== Provided data ==

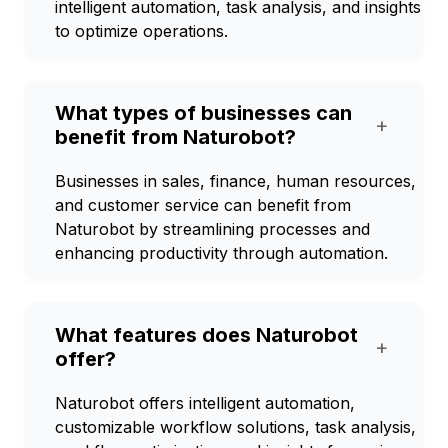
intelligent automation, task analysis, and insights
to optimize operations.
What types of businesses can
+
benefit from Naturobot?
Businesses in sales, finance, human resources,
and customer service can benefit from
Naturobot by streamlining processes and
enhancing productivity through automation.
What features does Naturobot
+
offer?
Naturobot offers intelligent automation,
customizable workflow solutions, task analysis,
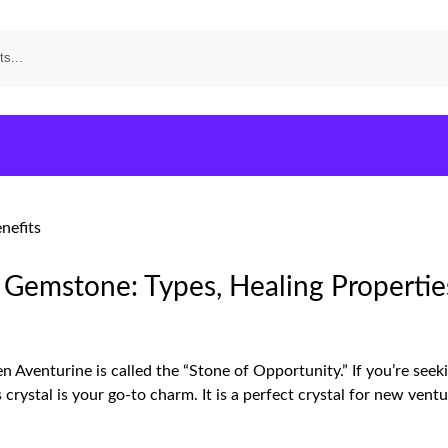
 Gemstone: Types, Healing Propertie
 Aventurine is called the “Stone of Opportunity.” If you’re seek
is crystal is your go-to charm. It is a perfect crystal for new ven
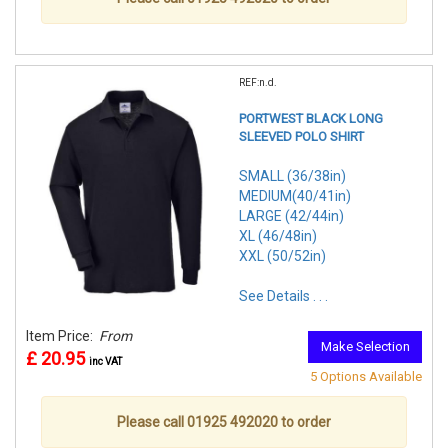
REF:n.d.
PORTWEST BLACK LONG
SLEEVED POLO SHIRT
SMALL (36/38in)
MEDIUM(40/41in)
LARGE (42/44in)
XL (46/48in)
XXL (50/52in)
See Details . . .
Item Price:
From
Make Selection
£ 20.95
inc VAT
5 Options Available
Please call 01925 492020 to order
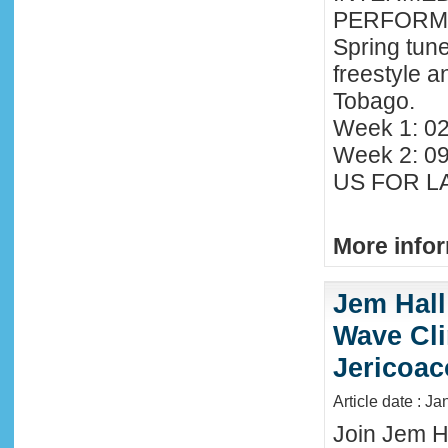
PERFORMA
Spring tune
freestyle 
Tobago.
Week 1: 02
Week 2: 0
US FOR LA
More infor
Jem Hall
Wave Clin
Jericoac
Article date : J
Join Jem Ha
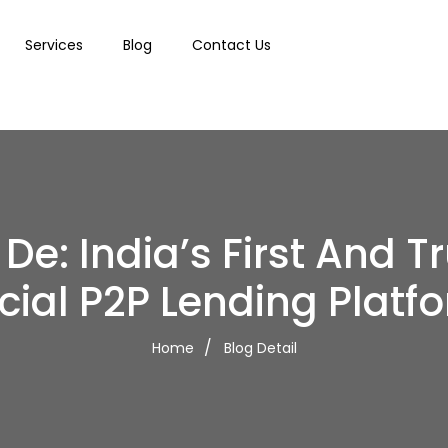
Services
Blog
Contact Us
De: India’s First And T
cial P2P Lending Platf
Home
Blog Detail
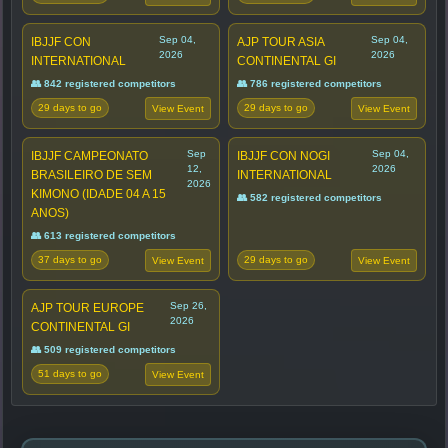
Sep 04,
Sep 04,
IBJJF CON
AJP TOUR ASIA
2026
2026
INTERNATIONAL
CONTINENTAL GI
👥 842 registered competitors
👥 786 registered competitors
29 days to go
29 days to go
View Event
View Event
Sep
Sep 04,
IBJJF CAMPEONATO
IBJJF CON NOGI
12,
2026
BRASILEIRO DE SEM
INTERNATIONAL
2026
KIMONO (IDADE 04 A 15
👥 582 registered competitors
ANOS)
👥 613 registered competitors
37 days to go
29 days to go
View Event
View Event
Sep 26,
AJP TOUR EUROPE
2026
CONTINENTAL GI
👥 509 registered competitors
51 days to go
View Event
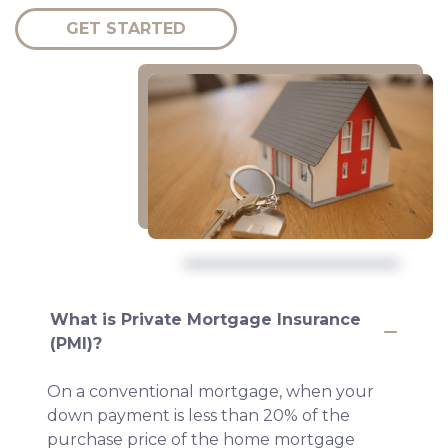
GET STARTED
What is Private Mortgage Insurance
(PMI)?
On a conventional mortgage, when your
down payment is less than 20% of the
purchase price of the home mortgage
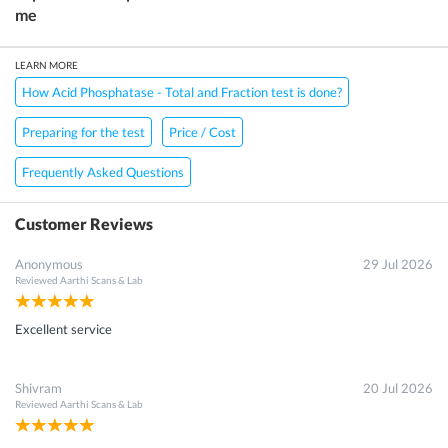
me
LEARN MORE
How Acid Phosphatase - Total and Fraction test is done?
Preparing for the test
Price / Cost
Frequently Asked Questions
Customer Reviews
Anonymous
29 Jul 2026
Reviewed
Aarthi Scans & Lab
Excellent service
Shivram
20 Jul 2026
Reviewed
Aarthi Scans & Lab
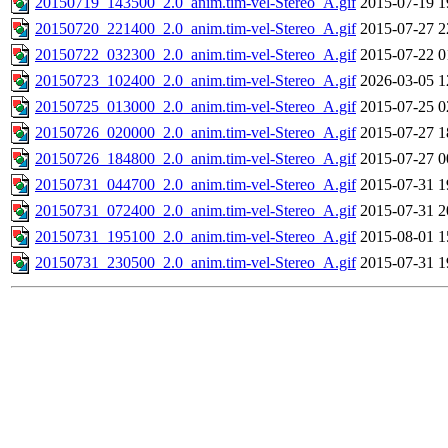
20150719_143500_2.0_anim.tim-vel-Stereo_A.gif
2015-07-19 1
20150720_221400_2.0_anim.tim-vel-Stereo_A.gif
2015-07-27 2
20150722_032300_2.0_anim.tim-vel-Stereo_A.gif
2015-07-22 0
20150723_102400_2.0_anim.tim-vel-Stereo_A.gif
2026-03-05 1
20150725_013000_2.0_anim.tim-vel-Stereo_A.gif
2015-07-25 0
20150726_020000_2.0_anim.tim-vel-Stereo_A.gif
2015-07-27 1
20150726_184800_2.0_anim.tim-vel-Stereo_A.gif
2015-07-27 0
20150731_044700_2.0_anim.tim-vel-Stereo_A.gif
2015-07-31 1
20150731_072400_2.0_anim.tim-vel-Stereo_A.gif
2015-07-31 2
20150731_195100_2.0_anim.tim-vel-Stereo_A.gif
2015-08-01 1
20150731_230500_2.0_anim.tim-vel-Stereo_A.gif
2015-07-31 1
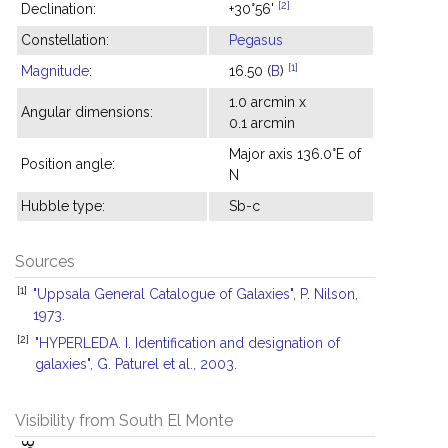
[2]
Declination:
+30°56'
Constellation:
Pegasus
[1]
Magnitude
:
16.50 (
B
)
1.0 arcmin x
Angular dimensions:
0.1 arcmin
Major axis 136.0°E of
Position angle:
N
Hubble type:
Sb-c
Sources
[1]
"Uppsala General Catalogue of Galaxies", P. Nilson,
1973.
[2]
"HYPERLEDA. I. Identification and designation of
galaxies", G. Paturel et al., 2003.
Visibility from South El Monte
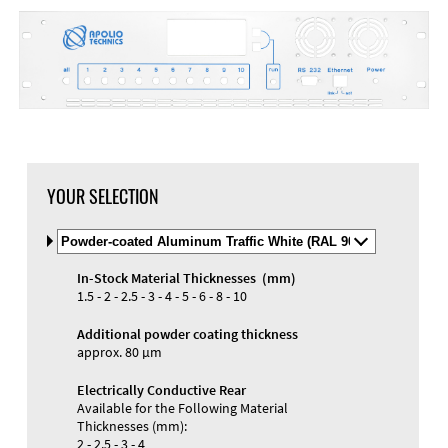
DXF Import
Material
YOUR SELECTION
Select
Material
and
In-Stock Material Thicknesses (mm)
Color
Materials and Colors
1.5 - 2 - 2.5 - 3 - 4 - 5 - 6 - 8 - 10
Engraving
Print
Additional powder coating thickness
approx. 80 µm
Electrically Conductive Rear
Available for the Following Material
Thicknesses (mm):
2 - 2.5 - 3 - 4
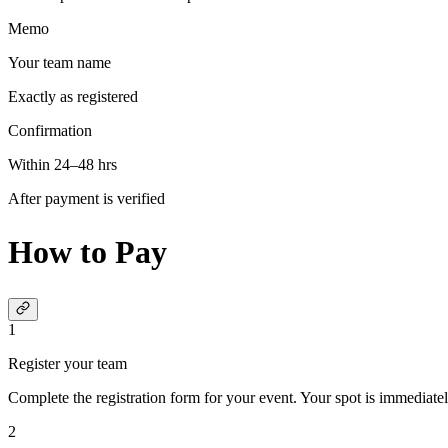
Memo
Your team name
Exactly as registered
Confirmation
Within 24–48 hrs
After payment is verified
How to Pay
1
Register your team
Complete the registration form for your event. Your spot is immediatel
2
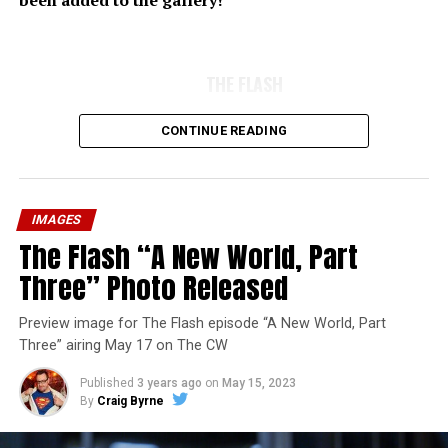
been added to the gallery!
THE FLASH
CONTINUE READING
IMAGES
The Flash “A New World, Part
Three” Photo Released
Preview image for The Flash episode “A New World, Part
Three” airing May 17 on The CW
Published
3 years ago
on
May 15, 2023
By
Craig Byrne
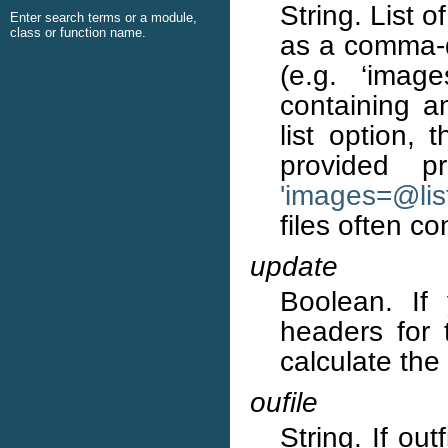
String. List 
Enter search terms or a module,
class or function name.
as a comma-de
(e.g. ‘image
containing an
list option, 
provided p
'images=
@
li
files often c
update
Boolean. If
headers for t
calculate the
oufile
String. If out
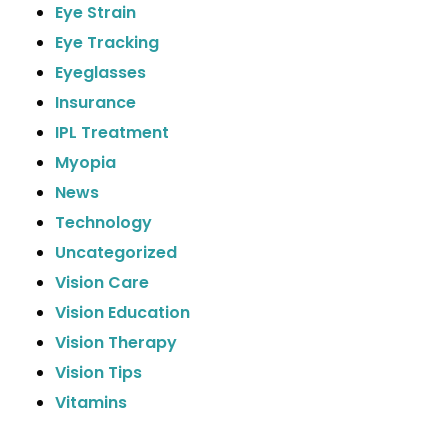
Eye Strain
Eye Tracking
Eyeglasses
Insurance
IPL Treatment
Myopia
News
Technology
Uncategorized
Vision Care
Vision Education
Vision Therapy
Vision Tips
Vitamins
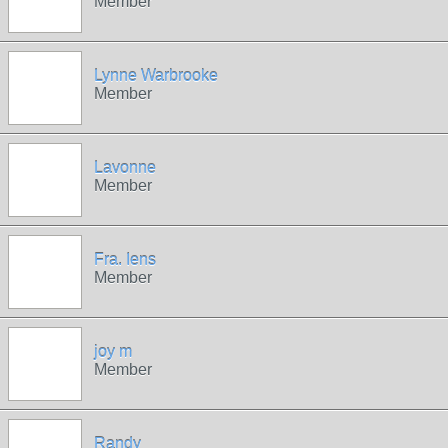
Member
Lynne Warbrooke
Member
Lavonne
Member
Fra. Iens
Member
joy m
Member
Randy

===

* Problem to solve *
Rewrite the rows from their start through the line holding "enhancing productivity through automation.", inclusive, with every "benefit" changed to "profit" and nothing else altered. Leave the pictures out of your answer.

* Response *
intelligent automation, task analysis, and insights
to optimize operations.
What types of businesses can
+
profit from Naturobot?
Businesses in sales, finance, human resources,
and customer service can profit from
Naturobot by streamlining processes and
enhancing productivity through automation.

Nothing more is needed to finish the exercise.